→ **WHAT YOU ARE ASKED TO DO**: Below are some records; work out how many of their lines contain "labels" and give the number only.
◇ ◇ ◇ ◇
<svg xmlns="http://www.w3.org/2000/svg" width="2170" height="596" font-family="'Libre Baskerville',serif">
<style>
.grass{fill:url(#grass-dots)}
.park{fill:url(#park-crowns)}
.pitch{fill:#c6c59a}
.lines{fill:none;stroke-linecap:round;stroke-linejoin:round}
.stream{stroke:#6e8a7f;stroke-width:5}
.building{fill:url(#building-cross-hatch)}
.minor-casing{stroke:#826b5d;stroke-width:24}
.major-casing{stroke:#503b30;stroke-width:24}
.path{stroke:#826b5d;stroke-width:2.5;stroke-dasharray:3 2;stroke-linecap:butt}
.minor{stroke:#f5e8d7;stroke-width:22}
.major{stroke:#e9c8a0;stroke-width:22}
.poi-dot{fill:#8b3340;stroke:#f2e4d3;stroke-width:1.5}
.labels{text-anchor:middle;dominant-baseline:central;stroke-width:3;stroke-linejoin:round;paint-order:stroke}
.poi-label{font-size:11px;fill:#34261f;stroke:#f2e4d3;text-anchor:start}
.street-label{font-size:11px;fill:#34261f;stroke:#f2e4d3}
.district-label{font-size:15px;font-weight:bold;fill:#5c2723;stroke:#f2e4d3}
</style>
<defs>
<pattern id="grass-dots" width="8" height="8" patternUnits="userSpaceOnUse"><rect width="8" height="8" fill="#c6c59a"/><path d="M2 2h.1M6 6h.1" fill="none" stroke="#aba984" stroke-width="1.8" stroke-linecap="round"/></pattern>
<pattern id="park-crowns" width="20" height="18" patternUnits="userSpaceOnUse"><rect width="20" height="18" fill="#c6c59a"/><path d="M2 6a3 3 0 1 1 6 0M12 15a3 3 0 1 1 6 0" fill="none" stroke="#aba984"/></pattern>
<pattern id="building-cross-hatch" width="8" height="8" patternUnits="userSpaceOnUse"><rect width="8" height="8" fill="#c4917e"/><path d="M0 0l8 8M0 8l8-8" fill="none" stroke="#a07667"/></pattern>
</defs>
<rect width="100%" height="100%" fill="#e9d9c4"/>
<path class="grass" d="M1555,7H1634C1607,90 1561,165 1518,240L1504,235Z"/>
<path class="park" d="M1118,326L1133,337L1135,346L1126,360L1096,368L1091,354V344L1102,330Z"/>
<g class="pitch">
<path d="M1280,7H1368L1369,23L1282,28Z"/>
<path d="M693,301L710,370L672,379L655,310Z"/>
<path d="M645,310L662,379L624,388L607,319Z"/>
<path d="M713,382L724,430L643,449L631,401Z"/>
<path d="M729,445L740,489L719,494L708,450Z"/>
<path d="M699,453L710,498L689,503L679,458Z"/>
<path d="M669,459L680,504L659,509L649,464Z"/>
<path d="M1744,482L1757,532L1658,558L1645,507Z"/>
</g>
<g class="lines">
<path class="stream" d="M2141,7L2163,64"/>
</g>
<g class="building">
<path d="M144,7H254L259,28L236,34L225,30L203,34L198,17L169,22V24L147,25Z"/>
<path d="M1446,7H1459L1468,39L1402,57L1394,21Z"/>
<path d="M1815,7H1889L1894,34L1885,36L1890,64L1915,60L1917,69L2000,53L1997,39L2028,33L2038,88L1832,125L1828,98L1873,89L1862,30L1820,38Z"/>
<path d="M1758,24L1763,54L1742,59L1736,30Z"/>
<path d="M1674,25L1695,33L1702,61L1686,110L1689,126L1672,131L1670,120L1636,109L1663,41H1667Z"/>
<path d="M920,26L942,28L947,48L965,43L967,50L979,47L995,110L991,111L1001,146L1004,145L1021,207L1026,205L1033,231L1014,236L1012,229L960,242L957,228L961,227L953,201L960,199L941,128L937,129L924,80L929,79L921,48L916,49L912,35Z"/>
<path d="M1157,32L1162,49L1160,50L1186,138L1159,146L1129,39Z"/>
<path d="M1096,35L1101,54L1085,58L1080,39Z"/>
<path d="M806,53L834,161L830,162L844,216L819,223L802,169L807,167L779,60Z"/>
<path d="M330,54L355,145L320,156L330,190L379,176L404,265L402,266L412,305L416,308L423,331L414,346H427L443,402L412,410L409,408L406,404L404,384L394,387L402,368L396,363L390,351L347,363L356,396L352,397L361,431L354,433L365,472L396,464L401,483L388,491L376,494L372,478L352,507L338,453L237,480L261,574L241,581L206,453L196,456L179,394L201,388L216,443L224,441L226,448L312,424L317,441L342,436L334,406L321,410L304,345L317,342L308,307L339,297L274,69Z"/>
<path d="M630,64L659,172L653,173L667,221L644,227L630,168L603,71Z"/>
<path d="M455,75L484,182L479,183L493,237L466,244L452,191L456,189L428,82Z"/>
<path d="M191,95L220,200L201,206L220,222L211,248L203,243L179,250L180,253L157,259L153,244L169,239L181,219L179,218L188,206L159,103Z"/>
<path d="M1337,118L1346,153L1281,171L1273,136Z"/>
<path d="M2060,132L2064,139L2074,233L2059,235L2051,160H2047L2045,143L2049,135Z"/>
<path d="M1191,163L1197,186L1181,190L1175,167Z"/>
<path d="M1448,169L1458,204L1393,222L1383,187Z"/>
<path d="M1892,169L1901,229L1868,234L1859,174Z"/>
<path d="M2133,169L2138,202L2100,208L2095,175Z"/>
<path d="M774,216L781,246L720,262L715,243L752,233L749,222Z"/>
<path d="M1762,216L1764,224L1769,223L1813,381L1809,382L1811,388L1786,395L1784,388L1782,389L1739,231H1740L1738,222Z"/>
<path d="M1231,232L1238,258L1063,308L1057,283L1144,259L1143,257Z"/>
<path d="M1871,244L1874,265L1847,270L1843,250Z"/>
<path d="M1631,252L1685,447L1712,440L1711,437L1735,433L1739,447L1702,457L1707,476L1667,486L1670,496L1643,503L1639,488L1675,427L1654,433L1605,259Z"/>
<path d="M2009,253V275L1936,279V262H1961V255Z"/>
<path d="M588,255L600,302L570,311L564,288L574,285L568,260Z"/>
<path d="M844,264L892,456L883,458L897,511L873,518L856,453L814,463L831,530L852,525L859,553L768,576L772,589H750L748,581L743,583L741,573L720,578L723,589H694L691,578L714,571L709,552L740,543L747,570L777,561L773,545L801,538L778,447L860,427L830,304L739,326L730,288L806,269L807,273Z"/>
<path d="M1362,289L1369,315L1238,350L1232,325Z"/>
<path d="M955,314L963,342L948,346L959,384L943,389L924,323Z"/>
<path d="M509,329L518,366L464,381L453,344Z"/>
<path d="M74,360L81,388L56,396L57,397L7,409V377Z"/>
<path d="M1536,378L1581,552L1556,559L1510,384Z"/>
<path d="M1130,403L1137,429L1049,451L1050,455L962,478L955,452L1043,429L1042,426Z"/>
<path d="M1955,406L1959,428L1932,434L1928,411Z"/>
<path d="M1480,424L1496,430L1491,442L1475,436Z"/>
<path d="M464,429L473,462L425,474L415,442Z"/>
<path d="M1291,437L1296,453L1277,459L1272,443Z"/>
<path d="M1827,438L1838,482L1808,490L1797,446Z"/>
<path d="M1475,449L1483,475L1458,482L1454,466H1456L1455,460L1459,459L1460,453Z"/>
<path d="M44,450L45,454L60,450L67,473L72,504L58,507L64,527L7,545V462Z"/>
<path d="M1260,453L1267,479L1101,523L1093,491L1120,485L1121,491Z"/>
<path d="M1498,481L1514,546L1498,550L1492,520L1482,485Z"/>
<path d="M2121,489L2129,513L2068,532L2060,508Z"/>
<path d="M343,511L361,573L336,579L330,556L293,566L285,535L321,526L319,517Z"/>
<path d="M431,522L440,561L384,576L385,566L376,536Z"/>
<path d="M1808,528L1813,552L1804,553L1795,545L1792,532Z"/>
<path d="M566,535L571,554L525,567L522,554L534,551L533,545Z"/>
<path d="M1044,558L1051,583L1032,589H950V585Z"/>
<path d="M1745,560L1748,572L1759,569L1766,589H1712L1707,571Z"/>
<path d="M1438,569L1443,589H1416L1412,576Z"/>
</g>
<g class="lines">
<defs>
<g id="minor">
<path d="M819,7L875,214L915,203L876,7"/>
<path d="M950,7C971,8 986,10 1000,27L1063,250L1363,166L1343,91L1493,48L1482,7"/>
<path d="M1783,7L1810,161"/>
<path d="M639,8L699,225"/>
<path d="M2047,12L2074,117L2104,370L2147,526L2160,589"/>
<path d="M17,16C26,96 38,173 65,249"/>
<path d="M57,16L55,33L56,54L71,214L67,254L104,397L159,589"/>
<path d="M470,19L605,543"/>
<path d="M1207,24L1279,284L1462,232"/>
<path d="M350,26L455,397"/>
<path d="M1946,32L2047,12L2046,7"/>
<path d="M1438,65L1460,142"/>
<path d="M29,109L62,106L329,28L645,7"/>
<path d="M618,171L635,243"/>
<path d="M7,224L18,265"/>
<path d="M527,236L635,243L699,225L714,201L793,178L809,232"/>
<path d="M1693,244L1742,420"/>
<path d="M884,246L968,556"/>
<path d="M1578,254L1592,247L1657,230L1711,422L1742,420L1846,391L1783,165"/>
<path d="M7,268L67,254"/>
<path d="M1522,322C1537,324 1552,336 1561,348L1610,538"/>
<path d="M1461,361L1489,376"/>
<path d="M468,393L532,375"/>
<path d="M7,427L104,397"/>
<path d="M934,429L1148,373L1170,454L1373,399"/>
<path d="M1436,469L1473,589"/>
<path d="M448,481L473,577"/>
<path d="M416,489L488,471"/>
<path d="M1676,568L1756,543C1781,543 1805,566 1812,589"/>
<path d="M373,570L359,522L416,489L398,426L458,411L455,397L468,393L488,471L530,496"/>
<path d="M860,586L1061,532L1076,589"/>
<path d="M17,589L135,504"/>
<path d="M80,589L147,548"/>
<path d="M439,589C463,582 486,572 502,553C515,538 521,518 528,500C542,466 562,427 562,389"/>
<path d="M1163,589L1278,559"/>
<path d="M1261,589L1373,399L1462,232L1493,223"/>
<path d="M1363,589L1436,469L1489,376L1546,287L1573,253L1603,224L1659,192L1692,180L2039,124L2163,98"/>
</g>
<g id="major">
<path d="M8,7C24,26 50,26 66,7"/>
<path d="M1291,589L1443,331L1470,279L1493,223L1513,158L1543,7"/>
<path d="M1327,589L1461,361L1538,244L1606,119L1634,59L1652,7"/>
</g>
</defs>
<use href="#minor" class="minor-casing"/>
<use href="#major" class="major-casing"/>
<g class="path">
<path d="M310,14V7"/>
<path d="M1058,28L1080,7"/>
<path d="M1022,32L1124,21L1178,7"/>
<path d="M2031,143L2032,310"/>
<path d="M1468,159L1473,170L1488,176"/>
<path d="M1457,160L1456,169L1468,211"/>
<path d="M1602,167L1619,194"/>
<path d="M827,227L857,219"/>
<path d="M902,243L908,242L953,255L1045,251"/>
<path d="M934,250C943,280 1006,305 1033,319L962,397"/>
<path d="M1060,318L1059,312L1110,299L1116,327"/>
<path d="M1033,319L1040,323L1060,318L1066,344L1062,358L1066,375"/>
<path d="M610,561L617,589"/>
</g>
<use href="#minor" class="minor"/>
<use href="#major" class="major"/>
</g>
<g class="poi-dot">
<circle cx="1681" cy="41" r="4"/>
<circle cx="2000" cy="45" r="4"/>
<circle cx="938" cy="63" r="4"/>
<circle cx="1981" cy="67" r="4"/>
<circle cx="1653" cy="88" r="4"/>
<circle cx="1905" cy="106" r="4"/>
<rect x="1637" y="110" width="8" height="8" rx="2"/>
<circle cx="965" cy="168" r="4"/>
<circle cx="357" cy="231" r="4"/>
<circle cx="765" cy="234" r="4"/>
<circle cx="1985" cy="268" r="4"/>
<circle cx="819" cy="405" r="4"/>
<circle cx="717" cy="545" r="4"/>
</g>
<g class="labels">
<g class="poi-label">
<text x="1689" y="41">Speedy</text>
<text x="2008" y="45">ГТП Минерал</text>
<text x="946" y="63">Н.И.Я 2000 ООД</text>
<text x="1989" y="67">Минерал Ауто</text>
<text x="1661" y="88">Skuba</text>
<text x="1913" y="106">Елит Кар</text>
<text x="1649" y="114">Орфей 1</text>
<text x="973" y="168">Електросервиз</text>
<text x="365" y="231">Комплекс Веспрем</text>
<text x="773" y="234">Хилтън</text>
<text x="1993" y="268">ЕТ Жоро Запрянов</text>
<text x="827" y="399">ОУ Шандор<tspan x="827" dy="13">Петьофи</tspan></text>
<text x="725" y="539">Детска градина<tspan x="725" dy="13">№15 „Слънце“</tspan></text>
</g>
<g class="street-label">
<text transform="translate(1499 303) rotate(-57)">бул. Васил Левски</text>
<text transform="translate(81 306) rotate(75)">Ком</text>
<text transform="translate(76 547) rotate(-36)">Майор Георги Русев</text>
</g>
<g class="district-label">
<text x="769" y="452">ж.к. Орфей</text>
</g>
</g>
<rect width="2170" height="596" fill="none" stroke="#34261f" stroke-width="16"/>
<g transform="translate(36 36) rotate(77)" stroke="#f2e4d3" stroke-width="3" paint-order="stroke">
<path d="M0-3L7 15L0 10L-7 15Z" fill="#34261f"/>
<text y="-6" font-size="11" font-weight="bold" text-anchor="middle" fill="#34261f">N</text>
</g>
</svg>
◇ ◇ ◇ ◇
→ **OUTPUT FOR THIS TASK**: 2